I have a hazy memory of setting a shutter on the device hub and then seeing a crash but I can try to confirm this if it'd be useful for debugging.


I saw that the device driver in question is closed source which is a bummer for debugging this. Are you at least able to look at this for hints, or if not would it be worth emailing the author/someone at olympus?

ianhi commented 3 years ago

invoke these callbacks on a thread internal to the device adapter, which might be a difference from the other devices you tried.

Indeed, the other scope i've tried was the nikon TE2000 which did not have this issue and looking at https://github.com/micro-manager/mmCoreAndDevices/tree/main/DeviceAdapters/NikonTE2000 it does not seem to use threads.

ianhi commented 3 years ago

Setting demo camera properties from a python thread seems to be fine. Though looking at https://github.com/micro-manager/mmCoreAndDevices/blob/main/DeviceAdapters/DemoCamera/DemoCamera.cpp there are also no threads and I think that not everything that should send a callback does. For example setting the channel doesn't emit any propertyChanged signals so I had to use exposure to check this.

import logging
import threading
import time
import pymmcore

mmcore = pymmcore.CMMCore()

mm_dir = "/usr/local/lib/micro-manager"
mmcore.setDeviceAdapterSearchPaths([mm_dir])
mmcore.loadSystemConfiguration("MMConfig_demo.cfg")

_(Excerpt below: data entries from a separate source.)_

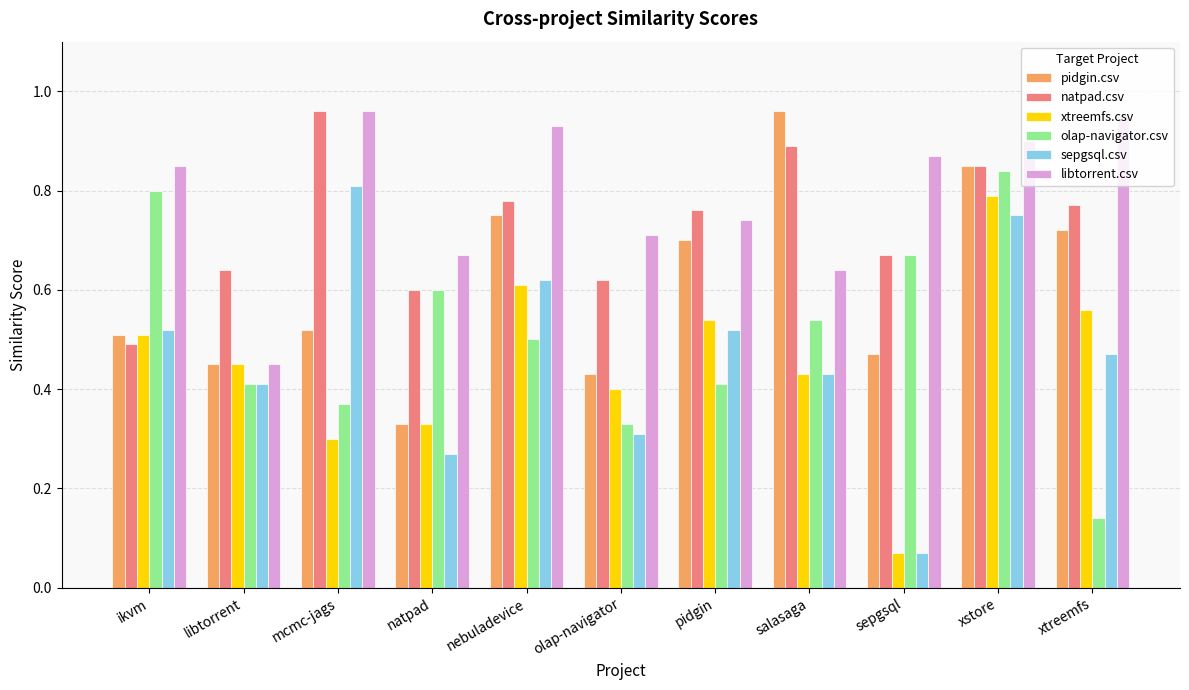

Which label corresponds to the smallest value in the chart?

sepgsql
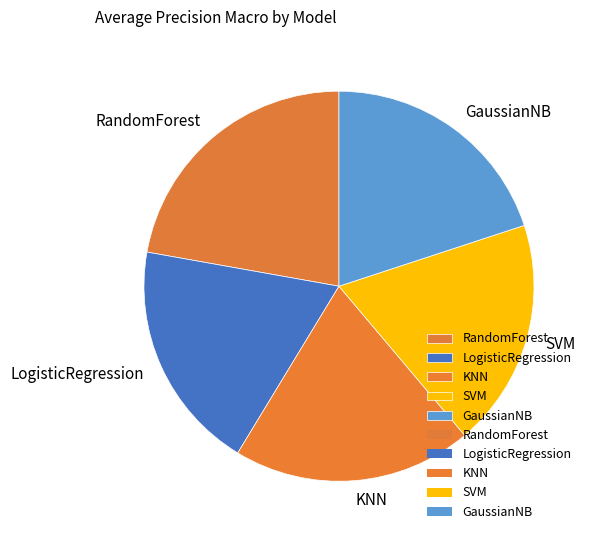

What is the largest slice in the pie chart?

RandomForest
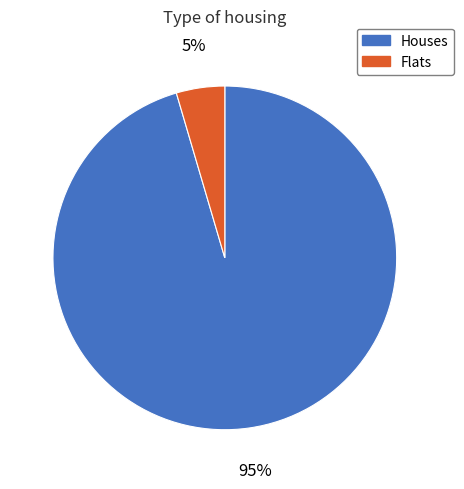

Count the number of slices in the pie.

2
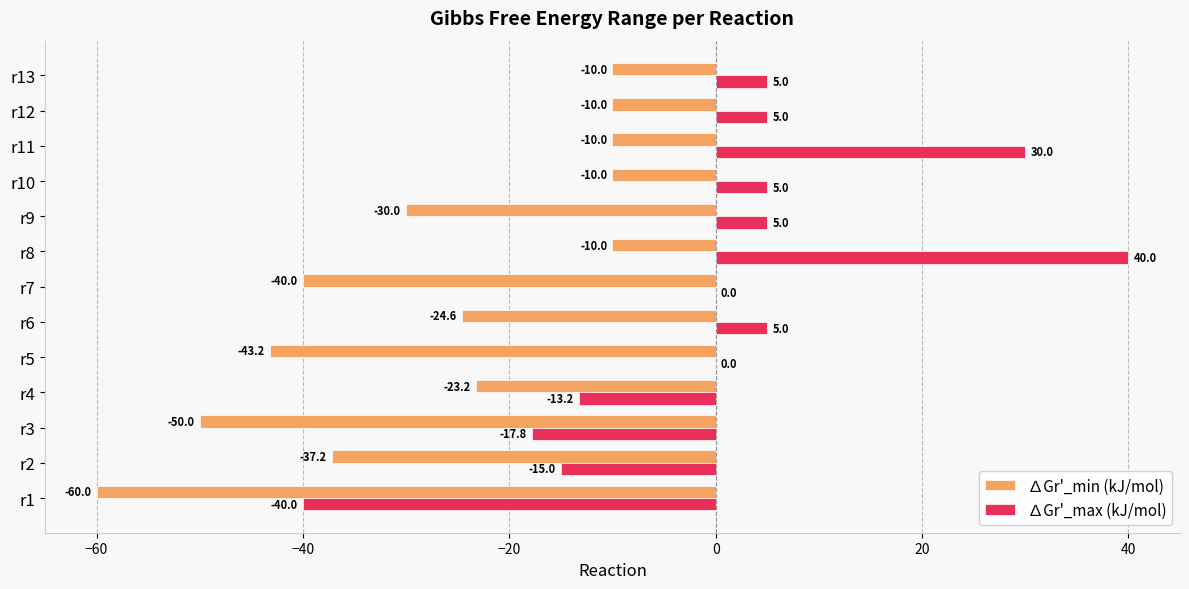

The ∆Gr'_max (kJ/mol) series shows 5.0 at r13. True or false?

True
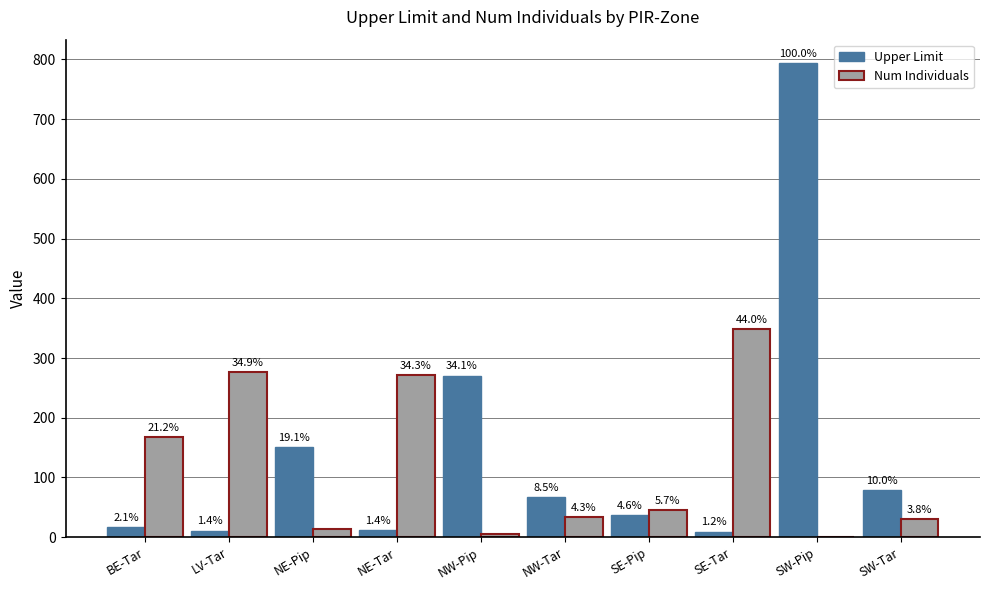

Are the bars grouped side by side (vs. stacked)?

Yes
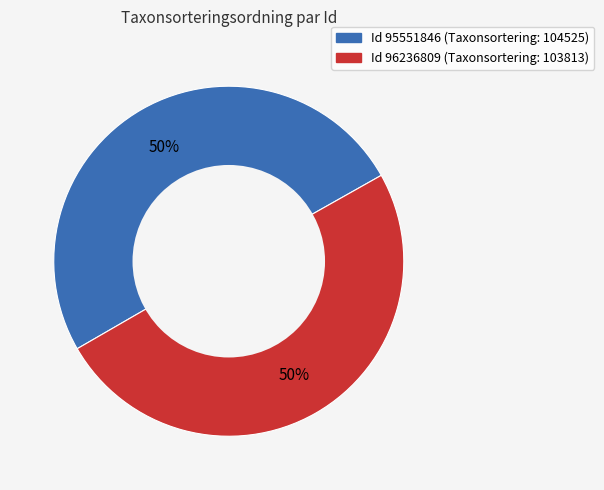

How many segments does this pie chart have?

2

class MyCallbacks(pymmcore.MMEventCallback):
    def __init__(self):
        super().__init__()

cb = MyCallbacks()
# cb = pymmcore.MMEventCallback()
mmcore.registerCallback(cb)

time.sleep(0.5)
# not callbacks from these
mmcore.setConfig("Channel", "FITC")
mmcore.setConfig("Channel", "DAPI")

# gives a callback - no crash in main thread
mmcore.setExposure(29)

def thread_function(name):
    logging.info("Thread %s: starting", name)
    # change twice to ensure we trigger a changed callback
    time.sleep(0.5)
    mmcore.setConfig("Channel", "FITC")
    time.sleep(0.5)
    mmcore.setExposure(31)
    mmcore.setConfig("Channel", "DAPI")

format = "%(asctime)s: %(message)s"
logging.basicConfig(format=format, level=logging.INFO, datefmt="%H:%M:%S")
x = threading.Thread(target=thread_function, args=(1,))
x.start()

gives as output:

onExposureChanged()Camera 29
10:30:40: Thread 1: starting
onExposureChanged()Camera 31
ianhi commented 3 years ago

pymmcore is not built with the -threads option right? Reading http://www.swig.org/Doc4.0/Python.html#Python_multithreaded

More specifically, the Python wrappers generated by SWIG will not release the Python's interpreter's Global Interpreter Lock (GIL) when wrapped C/C++ code is entered.

it seems that there is potential for issue?

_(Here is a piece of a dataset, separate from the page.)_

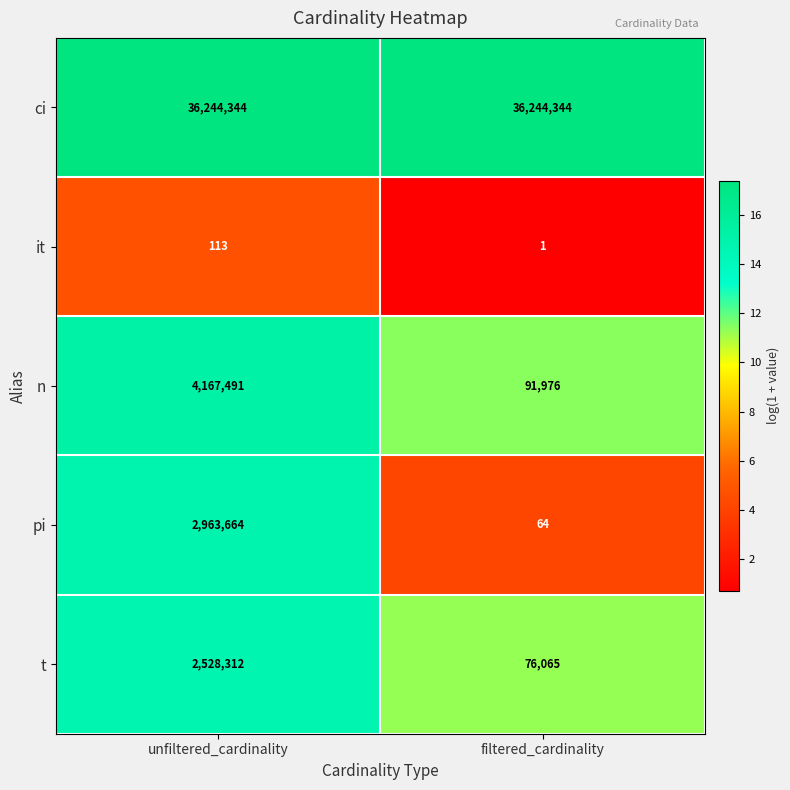

How many data points in pi are less than 2963664?

1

Also from https://github.com/swig/swig/issues/927

I found that this "-threads" option was essential for expected multithreaded behavior when using SWIG-wrapped C++ code in a multithreaded Python application.

I also found https://github.com/FLAMEGPU/FLAMEGPU2/issues/432 which is first relevant issue that talks about callbacks

From that issue:

When executing models as part of an ensemble using Python, it is necessary for call back functions to lock the python GIL before executing call backs in anything other than the default thread. Without this, there is a high chance of receiving an fatal access violation.

The easy fix for this is to pass -threads to SWIG, which will automatically lock/release the GIL throughout swig generated code. However, it's suggested that this is very aggressive, hence it may impact performance.

And finally:

https://stackoverflow.com/a/11276444/835607

However, if your C++ code defers the callback to another thread, then you very likely have violated the GIL.

marktsuchida commented 3 years ago

Good catch! I'm surprised this never came up before -- I had assumed that SWIG always releases the GIL, like ctypes. We need to enable SWIG thread support whether or not it is sufficient to fix this issue.